Technisch möglich, aber anspruchsvoll
Der syrische Ingenieur Ghassan al-Rai, ein Experte im Erdölsektor, äußerte eine vorsichtigere Einschätzung und sagte, das Projekt sei technisch machbar, hänge jedoch von drei Faktoren ab: Finanzierung, Sicherheit und politischen Vereinbarungen.
Er sagte, ein Großteil der grundlegenden Pipeline-Infrastruktur Syriens sei noch immer vorhanden, darunter ehemalige Pumpstationen und Abschnitte von Exportrouten, die vor 2011 genutzt wurden.
Al-Rai erklärte, dass Pipelines typischerweise unter der Erde verlegt seien und grundsätzlich mit vorhandenen technischen Methoden repariert oder erweitert werden könnten.
Er fügte hinzu, dass mehrere Pipelines und zusätzliche Pumpstationen die Kapazität bei Bedarf deutlich erhöhen könnten.
Bezüglich der Menge an Öl, die transportiert werden kann, erklärt al-Rai, dass eine einzelne Pipeline eine Kapazität von etwa einer Million Barrel pro Tag haben kann, während Ölzentren im Golf etwa 20 Millionen Barrel pro Tag exportieren.

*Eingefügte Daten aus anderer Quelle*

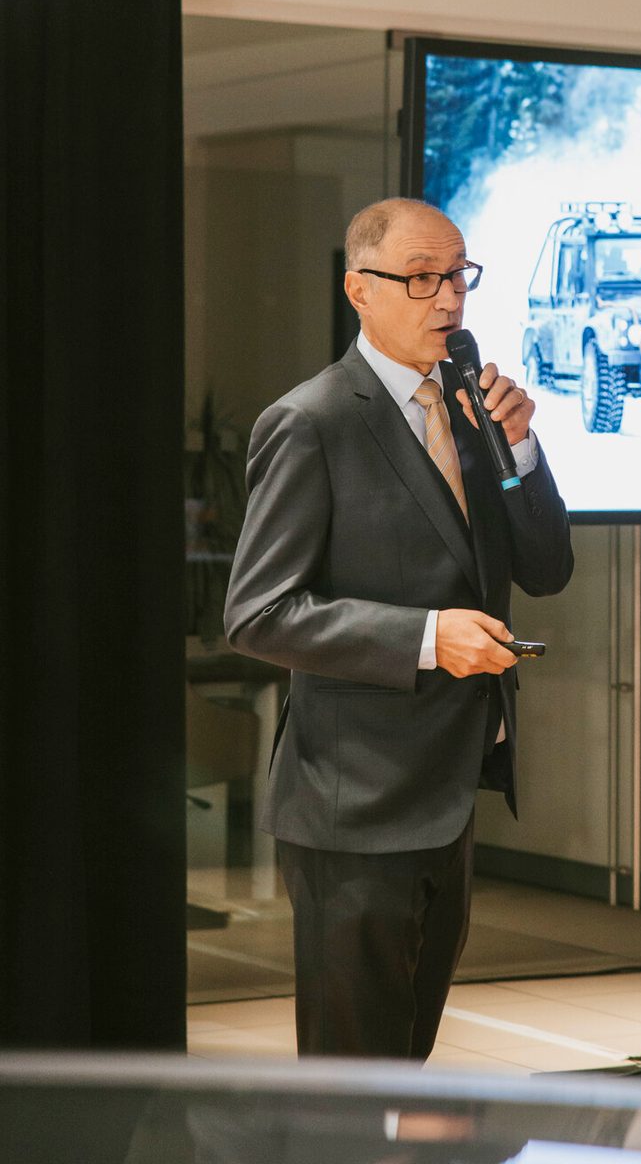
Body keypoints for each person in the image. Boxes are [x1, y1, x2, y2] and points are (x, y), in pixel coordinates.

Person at [224, 197, 573, 1060]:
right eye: (422, 277)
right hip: (356, 801)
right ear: (360, 290)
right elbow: (259, 612)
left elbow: (547, 569)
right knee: (352, 1083)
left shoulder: (471, 409)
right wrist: (427, 636)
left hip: (449, 790)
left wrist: (522, 451)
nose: (448, 298)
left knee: (406, 1064)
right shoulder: (312, 421)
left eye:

Allerdings räumte Al-Rai große Einschränkungen ein, darunter einen Mangel an qualifizierten technischen Arbeitskräften infolge jahrelanger Konflikte, da viele Ingenieure das Land verlassen hatten.
„Heute mangelt es uns an Fachwissen in Syrien. Die meisten jungen Fachkräfte, ich würde sagen achtzig Prozent derjenigen, die früher bei uns gearbeitet haben, sind jetzt in Abu Dhabi und Saudi-Arabien. Sie sind alle gegangen. Weil es in Syrien seit zehn oder zwölf Jahren keine Arbeit mehr gab.“
Er schlug vor, dass Fachwissen bei ausreichender Finanzierung international oder durch die Rückkehr ausgewanderter syrischer Fachkräfte beschafft werden könnte.
„Technisch ist es möglich. Die Frage ist, ob die Finanzierungs-, Sicherheits- und politischen Vereinbarungen vorhanden sind“, sagte er.